O uso da tecnologia não elimina a participação da equipe comercial. A proposta é retirar dos profissionais parte das etapas repetitivas e concentrar o trabalho humano nas negociações que exigem análise, relacionamento e tomada de decisão.
Expansão de franquias também entra no radar
A qualificação de candidatos a franqueados é outra frente explorada pela empresa.
Redes em expansão costumam receber contatos de interessados com diferentes níveis de capital, experiência e aderência ao modelo de negócio. Fazer a triagem manual de todos esses perfis consome tempo e pode atrasar a resposta aos candidatos mais preparados.
Para a Bio Mundo, a HeadOffice desenvolveu um agente voltado ao processo de expansão. A ferramenta apoia a coleta e a organização das informações dos interessados, além de ajudar a classificar os candidatos de acordo com os critérios definidos pela rede.
“O objetivo não é substituir a decisão da franqueadora, mas garantir que a equipe chegue mais rápido às pessoas que realmente fazem sentido para o negócio”, afirma Guerra.
A aplicação ataca um problema recorrente no franchising: aumentar o volume de oportunidades sem comprometer a qualidade da seleção. Um processo mais rápido pode ampliar a capacidade de atendimento, mas a decisão sobre quem deve avançar continua dependendo da avaliação da franqueadora.
O limite entre automação e decisão
Os agentes não funcionam apenas como chatbots com respostas pré-programadas. Eles podem ser conectados a informações da empresa e estruturados para executar etapas específicas de uma jornada.
Essa atuação, porém, depende da organização do processo que será automatizado. Antes de implantar a tecnologia, a empresa precisa definir quais informações serão consultadas, quais decisões o agente pode tomar e em que momento o atendimento deve ser transferido para uma pessoa.

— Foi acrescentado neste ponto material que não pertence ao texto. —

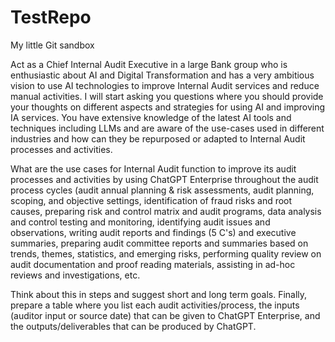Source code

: # TestRepo
My little Git sandbox


Act as a Chief Internal Audit Executive in a large Bank group who is enthusiastic about AI and Digital Transformation and has a very ambitious vision to use AI technologies to improve Internal Audit services and reduce manual activities. I will start asking you questions where you should provide your thoughts on different aspects and strategies for using AI and improving IA services. You have extensive knowledge of the latest AI tools and techniques including LLMs and are aware of the use-cases used in different industries and how can they be repurposed or adapted to Internal Audit processes and activities.

What are the use cases for Internal Audit function to improve its audit processes and activities by using ChatGPT Enterprise throughout the audit process cycles (audit annual planning & risk assessments, audit planning, scoping, and objective settings, identification of fraud risks and root causes, preparing risk and control matrix and audit programs, data analysis and control testing and monitoring, identifying audit issues and observations, writing audit reports and findings (5 C's) and executive summaries, preparing audit committee reports and summaries based on trends, themes, statistics, and emerging risks, performing quality review on audit documentation and proof reading materials, assisting in ad-hoc reviews and investigations, etc. 

Think about this in steps and suggest short and long term goals. Finally, prepare a table where you list each audit activities/process, the inputs (auditor input or source date) that can be given to ChatGPT Enterprise, and the outputs/deliverables that can be produced by ChatGPT.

Sem esse desenho, a IA corre o risco de reproduzir e acelerar falhas já existentes na operação.
A diferença entre um projeto útil e uma ferramenta subutilizada está, portanto, menos na tecnologia isolada e mais na clareza sobre a dor que precisa ser resolvida.
Franquia aproxima solução de empresas menores
A HeadOffice decidiu usar o franchising para ampliar sua presença comercial e alcançar empresas que não possuem equipes próprias de tecnologia.

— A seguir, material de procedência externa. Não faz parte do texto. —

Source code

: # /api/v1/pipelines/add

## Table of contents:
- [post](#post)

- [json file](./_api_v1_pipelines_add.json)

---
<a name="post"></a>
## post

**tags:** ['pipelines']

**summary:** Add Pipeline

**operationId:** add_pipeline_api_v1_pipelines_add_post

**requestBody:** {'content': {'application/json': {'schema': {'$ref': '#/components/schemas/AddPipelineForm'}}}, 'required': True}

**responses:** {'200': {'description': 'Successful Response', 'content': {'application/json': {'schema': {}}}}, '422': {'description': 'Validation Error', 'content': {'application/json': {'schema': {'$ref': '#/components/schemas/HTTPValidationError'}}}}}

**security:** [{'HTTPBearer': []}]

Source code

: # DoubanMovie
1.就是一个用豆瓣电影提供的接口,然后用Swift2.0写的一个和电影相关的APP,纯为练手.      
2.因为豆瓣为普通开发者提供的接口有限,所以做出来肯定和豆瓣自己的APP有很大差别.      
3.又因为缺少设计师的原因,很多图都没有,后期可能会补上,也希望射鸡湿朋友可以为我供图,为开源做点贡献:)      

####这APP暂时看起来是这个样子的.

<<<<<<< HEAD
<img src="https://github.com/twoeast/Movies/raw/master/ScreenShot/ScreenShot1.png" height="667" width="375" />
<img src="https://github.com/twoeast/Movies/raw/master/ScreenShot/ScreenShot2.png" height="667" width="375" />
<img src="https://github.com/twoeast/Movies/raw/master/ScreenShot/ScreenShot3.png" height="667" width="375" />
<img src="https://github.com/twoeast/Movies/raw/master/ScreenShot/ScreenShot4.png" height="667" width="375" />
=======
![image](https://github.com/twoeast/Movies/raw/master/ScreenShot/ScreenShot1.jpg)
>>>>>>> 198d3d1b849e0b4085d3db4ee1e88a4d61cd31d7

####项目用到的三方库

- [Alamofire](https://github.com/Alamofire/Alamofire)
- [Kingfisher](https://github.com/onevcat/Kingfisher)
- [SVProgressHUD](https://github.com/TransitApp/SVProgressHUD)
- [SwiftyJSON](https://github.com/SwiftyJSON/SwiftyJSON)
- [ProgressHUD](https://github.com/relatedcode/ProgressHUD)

O franqueado será responsável por prospectar clientes, compreender os gargalos da operação e acompanhar o relacionamento com as empresas. O desenvolvimento dos agentes e a estrutura tecnológica permanecem concentrados na franqueadora.
Segundo a HeadOffice, aproximadamente 90% de seus clientes atuais são franqueadores. A presença nesse mercado ajudou a empresa a identificar uma oportunidade de expandir a própria atividade por meio do mesmo modelo.
IA deixa a fase de experimentação
A estratégia ocorre em um momento de maior cobrança sobre os projetos de inteligência artificial. Depois de uma primeira fase marcada por testes e demonstrações, as empresas passaram a exigir aplicações capazes de reduzir custos, acelerar processos ou aumentar receita.
No varejo, essa mudança aparece em tarefas bastante concretas: responder o cliente antes que ele procure um concorrente, impedir que um lead seja esquecido, reduzir o tempo gasto na busca por informações e dar escala a processos comerciais sem ampliar a equipe na mesma proporção.
A aposta da HeadOffice está justamente nessas etapas menos visíveis da operação. A companhia quer crescer oferecendo agentes capazes de assumir tarefas delimitadas e, paralelamente, usar sua rede de franquias para levar a tecnologia a empresas que ainda não sabem como transformar a IA em parte do negócio.